**Action item**
Could you repeat the entries below word for word, leaving nothing out?

**Source records**
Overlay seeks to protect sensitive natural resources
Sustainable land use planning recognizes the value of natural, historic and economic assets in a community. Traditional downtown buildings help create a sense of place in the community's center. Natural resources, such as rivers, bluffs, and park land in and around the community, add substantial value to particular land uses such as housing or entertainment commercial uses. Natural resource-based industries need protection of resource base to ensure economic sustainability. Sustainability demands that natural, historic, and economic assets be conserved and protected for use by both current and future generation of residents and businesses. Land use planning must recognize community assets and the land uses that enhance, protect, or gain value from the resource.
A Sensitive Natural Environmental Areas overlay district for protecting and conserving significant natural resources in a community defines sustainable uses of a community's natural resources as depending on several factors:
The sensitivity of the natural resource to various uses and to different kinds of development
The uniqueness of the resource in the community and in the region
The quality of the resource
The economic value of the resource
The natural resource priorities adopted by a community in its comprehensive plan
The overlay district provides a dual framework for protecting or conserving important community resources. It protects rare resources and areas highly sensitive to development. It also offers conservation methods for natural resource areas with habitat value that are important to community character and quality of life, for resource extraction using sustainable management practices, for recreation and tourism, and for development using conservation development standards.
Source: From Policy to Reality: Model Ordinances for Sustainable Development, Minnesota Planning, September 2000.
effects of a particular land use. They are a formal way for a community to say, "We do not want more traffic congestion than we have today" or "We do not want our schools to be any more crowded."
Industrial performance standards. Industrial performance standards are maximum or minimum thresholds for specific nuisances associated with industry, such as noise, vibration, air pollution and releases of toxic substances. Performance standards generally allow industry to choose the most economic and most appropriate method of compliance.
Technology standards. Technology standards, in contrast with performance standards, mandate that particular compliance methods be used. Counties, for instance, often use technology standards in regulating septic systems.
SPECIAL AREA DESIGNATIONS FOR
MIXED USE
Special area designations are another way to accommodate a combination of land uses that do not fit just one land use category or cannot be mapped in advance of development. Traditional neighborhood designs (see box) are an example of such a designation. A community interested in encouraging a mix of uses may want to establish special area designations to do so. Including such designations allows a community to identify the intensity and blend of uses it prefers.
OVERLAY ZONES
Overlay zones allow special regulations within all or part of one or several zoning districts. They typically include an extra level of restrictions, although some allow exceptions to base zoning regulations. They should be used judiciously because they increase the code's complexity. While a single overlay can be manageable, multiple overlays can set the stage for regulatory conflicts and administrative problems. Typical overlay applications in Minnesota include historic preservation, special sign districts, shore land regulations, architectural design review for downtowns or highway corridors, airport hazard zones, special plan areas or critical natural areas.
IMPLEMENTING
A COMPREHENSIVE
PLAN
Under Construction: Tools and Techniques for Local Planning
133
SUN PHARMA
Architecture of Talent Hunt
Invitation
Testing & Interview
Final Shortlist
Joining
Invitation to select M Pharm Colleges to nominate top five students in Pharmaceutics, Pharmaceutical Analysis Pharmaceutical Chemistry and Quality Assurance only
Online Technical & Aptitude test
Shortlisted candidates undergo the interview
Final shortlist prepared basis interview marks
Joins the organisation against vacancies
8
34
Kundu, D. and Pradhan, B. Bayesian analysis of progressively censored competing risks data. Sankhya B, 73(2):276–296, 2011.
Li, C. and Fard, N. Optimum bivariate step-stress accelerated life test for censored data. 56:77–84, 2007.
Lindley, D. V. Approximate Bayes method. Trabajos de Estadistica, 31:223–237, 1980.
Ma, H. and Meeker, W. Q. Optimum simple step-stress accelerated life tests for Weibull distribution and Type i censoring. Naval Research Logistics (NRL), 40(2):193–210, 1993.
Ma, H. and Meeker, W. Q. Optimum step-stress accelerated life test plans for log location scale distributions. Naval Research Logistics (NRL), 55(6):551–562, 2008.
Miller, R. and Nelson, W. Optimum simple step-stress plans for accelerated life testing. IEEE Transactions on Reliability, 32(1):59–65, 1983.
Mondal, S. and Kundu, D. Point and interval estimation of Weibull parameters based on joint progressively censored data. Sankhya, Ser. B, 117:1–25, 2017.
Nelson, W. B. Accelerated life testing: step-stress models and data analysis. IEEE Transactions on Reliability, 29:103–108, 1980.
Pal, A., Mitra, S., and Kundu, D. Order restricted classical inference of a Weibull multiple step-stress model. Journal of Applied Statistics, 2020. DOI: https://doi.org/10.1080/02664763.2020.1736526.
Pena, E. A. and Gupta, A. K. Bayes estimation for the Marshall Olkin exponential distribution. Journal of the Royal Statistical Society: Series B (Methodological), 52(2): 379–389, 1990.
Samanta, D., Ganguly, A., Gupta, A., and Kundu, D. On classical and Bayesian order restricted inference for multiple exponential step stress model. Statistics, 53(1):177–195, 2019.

**Output for this task**
Overlay seeks to protect sensitive natural resources
Sustainable land use planning recognizes the value of natural, historic and economic assets in a community. Traditional downtown buildings help create a sense of place in the community's center. Natural resources, such as rivers, bluffs, and park land in and around the community, add substantial value to particular land uses such as housing or entertainment commercial uses. Natural resource-based industries need protection of resource base to ensure economic sustainability. Sustainability demands that natural, historic, and economic assets be conserved and protected for use by both current and future generation of residents and businesses. Land use planning must recognize community assets and the land uses that enhance, protect, or gain value from the resource.
A Sensitive Natural Environmental Areas overlay district for protecting and conserving significant natural resources in a community defines sustainable uses of a community's natural resources as depending on several factors:
The sensitivity of the natural resource to various uses and to different kinds of development
The uniqueness of the resource in the community and in the region
The quality of the resource
The economic value of the resource
The natural resource priorities adopted by a community in its comprehensive plan
The overlay district provides a dual framework for protecting or conserving important community resources. It protects rare resources and areas highly sensitive to development. It also offers conservation methods for natural resource areas with habitat value that are important to community character and quality of life, for resource extraction using sustainable management practices, for recreation and tourism, and for development using conservation development standards.
Source: From Policy to Reality: Model Ordinances for Sustainable Development, Minnesota Planning, September 2000.
effects of a particular land use. They are a formal way for a community to say, "We do not want more traffic congestion than we have today" or "We do not want our schools to be any more crowded."
Industrial performance standards. Industrial performance standards are maximum or minimum thresholds for specific nuisances associated with industry, such as noise, vibration, air pollution and releases of toxic substances. Performance standards generally allow industry to choose the most economic and most appropriate method of compliance.
Technology standards. Technology standards, in contrast with performance standards, mandate that particular compliance methods be used. Counties, for instance, often use technology standards in regulating septic systems.
SPECIAL AREA DESIGNATIONS FOR
MIXED USE
Special area designations are another way to accommodate a combination of land uses that do not fit just one land use category or cannot be mapped in advance of development. Traditional neighborhood designs (see box) are an example of such a designation. A community interested in encouraging a mix of uses may want to establish special area designations to do so. Including such designations allows a community to identify the intensity and blend of uses it prefers.
OVERLAY ZONES
Overlay zones allow special regulations within all or part of one or several zoning districts. They typically include an extra level of restrictions, although some allow exceptions to base zoning regulations. They should be used judiciously because they increase the code's complexity. While a single overlay can be manageable, multiple overlays can set the stage for regulatory conflicts and administrative problems. Typical overlay applications in Minnesota include historic preservation, special sign districts, shore land regulations, architectural design review for downtowns or highway corridors, airport hazard zones, special plan areas or critical natural areas.
IMPLEMENTING
A COMPREHENSIVE
PLAN
Under Construction: Tools and Techniques for Local Planning
133
SUN PHARMA
Architecture of Talent Hunt
Invitation
Testing & Interview
Final Shortlist
Joining
Invitation to select M Pharm Colleges to nominate top five students in Pharmaceutics, Pharmaceutical Analysis Pharmaceutical Chemistry and Quality Assurance only
Online Technical & Aptitude test
Shortlisted candidates undergo the interview
Final shortlist prepared basis interview marks
Joins the organisation against vacancies
8
34
Kundu, D. and Pradhan, B. Bayesian analysis of progressively censored competing risks data. Sankhya B, 73(2):276–296, 2011.
Li, C. and Fard, N. Optimum bivariate step-stress accelerated life test for censored data. 56:77–84, 2007.
Lindley, D. V. Approximate Bayes method. Trabajos de Estadistica, 31:223–237, 1980.
Ma, H. and Meeker, W. Q. Optimum simple step-stress accelerated life tests for Weibull distribution and Type i censoring. Naval Research Logistics (NRL), 40(2):193–210, 1993.
Ma, H. and Meeker, W. Q. Optimum step-stress accelerated life test plans for log location scale distributions. Naval Research Logistics (NRL), 55(6):551–562, 2008.
Miller, R. and Nelson, W. Optimum simple step-stress plans for accelerated life testing. IEEE Transactions on Reliability, 32(1):59–65, 1983.
Mondal, S. and Kundu, D. Point and interval estimation of Weibull parameters based on joint progressively censored data. Sankhya, Ser. B, 117:1–25, 2017.
Nelson, W. B. Accelerated life testing: step-stress models and data analysis. IEEE Transactions on Reliability, 29:103–108, 1980.
Pal, A., Mitra, S., and Kundu, D. Order restricted classical inference of a Weibull multiple step-stress model. Journal of Applied Statistics, 2020. DOI: https://doi.org/10.1080/02664763.2020.1736526.
Pena, E. A. and Gupta, A. K. Bayes estimation for the Marshall Olkin exponential distribution. Journal of the Royal Statistical Society: Series B (Methodological), 52(2): 379–389, 1990.
Samanta, D., Ganguly, A., Gupta, A., and Kundu, D. On classical and Bayesian order restricted inference for multiple exponential step stress model. Statistics, 53(1):177–195, 2019.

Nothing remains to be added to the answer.